Move or Die is unequivocally chaotic. Whether you’re playing alone against bots or against opponents online, it’s the kind of game that can keep you hooked for hours. Where it really shines though, is with three friends by your side playing against one another locally.
I had a chance to check out Move or Die in those exact circumstances at PAX East last month and said at the time that it was my game of the show. After some reflection, I stand by that declaration. If that on its own doesn’t sell you though, here’s what the game is all about…
In case the name didn’t clue you in, Move or Die is tremendously fast-paced. The many different game modes revolve around the same core gameplay loops of completing an objective within a time limit or avoiding hazards on the map to stay alive. Oh, and if you stop moving for more than one second, you die. Jumping in place doesn’t count.
As you can imagine, this lends itself to pretty short rounds. About 20 seconds to be precise. In order to keep things fresh, players are able to choose an approximate runtime for their match and then select their favorites from a variety of game modes, providing a fresh objective for each round as the match unfolds. Being able to get through a match quickly is a major factor in why this is a perfect party game. Another major factor is its accessibility.
In its more basic modes, Move or Die only asks two things of the player. Move side to side and be able to jump. While some other modes ask a bit more, the controls never get overly complex. It’s precisely the type of game that anyone can pick up and grasp in the first few rounds: perfect for college dorms or adding some friendly competition to a gathering of friends. If you don’t have any friends, Move or Die has your back. There’s full online play and even offline bot support. It’s perfect for when the game has its claws into you but you don’t have anyone around to play with.
Ultimately, what will keep people coming back to the game is just how fun it is. Watching a friend’s character get crushed by a falling hazard or just laughing as you push them into one keeps being funny well after the first couple rounds. The quick rounds also mean that skill can’t completely take over and propel someone to the top over and over again. It brings a level of almost randomness to the gameplay that makes anyone feel like they can win, keeping competition friendly.

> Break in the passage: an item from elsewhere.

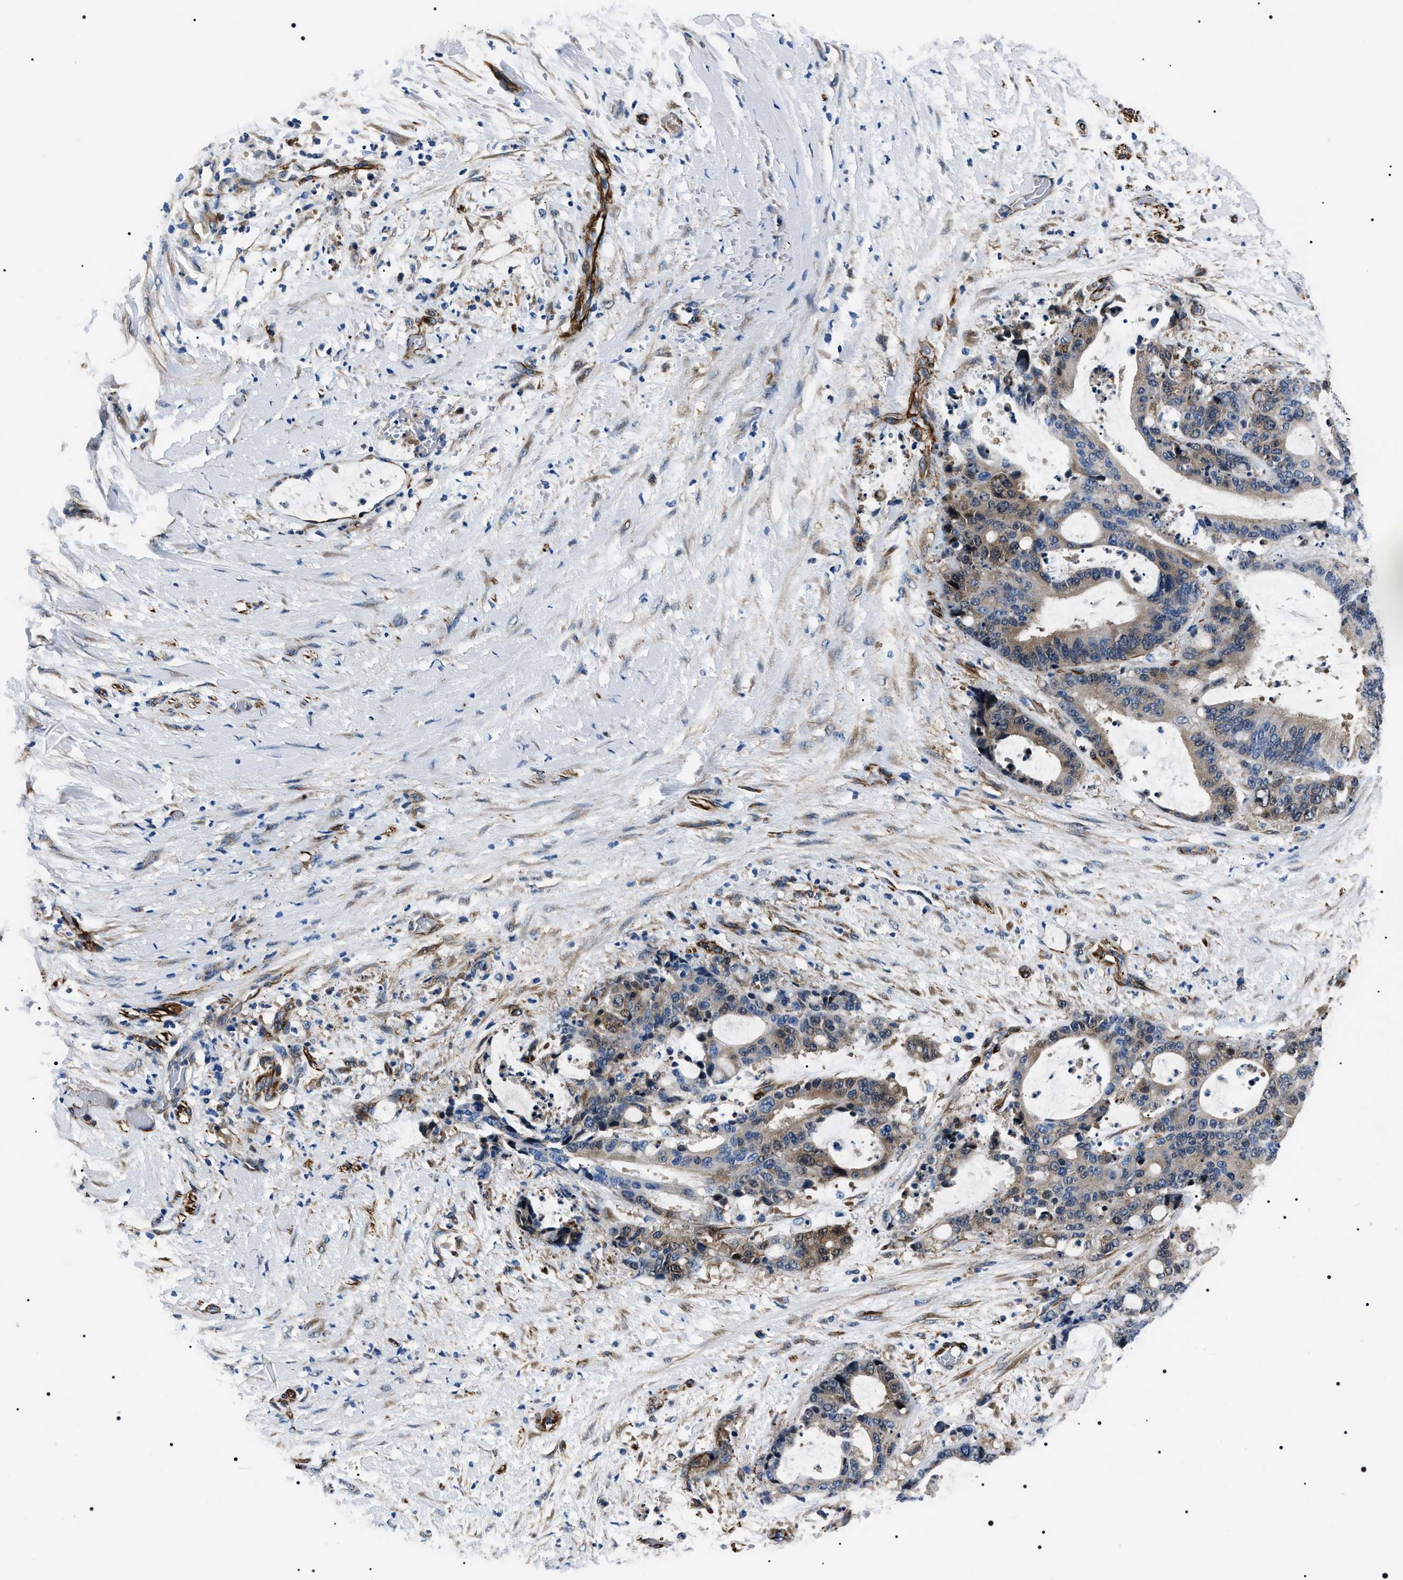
{"staining": {"intensity": "moderate", "quantity": "25%-75%", "location": "cytoplasmic/membranous"}, "tissue": "liver cancer", "cell_type": "Tumor cells", "image_type": "cancer", "snomed": [{"axis": "morphology", "description": "Normal tissue, NOS"}, {"axis": "morphology", "description": "Cholangiocarcinoma"}, {"axis": "topography", "description": "Liver"}, {"axis": "topography", "description": "Peripheral nerve tissue"}], "caption": "Protein analysis of liver cancer tissue demonstrates moderate cytoplasmic/membranous staining in approximately 25%-75% of tumor cells. The staining was performed using DAB to visualize the protein expression in brown, while the nuclei were stained in blue with hematoxylin (Magnification: 20x).", "gene": "BAG2", "patient": {"sex": "female", "age": 73}}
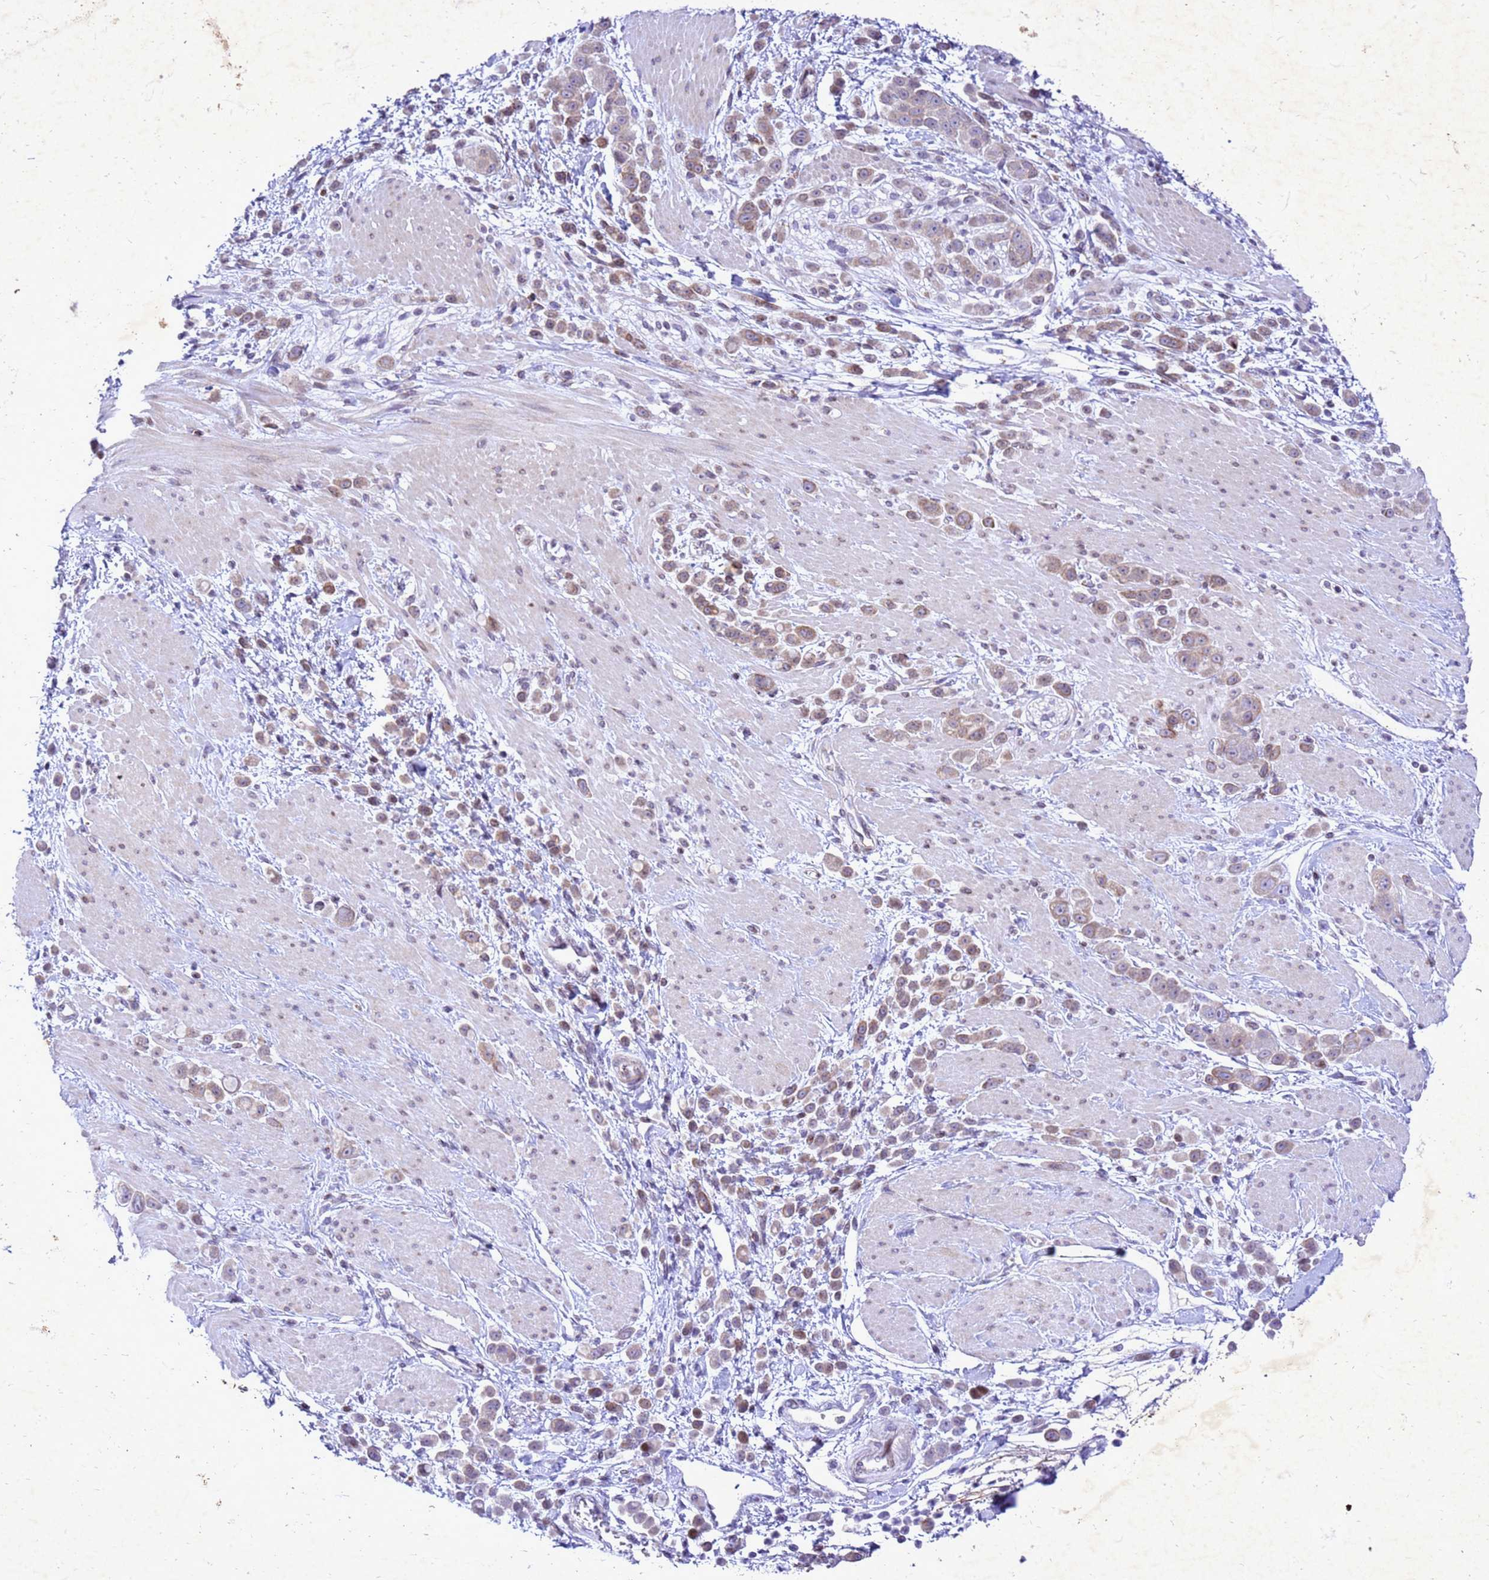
{"staining": {"intensity": "moderate", "quantity": ">75%", "location": "cytoplasmic/membranous"}, "tissue": "pancreatic cancer", "cell_type": "Tumor cells", "image_type": "cancer", "snomed": [{"axis": "morphology", "description": "Normal tissue, NOS"}, {"axis": "morphology", "description": "Adenocarcinoma, NOS"}, {"axis": "topography", "description": "Pancreas"}], "caption": "Immunohistochemical staining of human pancreatic cancer demonstrates medium levels of moderate cytoplasmic/membranous expression in about >75% of tumor cells.", "gene": "COPS9", "patient": {"sex": "female", "age": 64}}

As of this writing, Move or Die is available for purchase on Steam for Windows, Mac, and Linux users. The developer, Those Awesome Guys, released a free update just last week that included new game modes and modifiers. This is something they promise to continue into the future, adding value for customers while keeping the player base together. As they put it, “Everything in the game can be unlocked for free, no paywalls. No bull$#%&. Period.”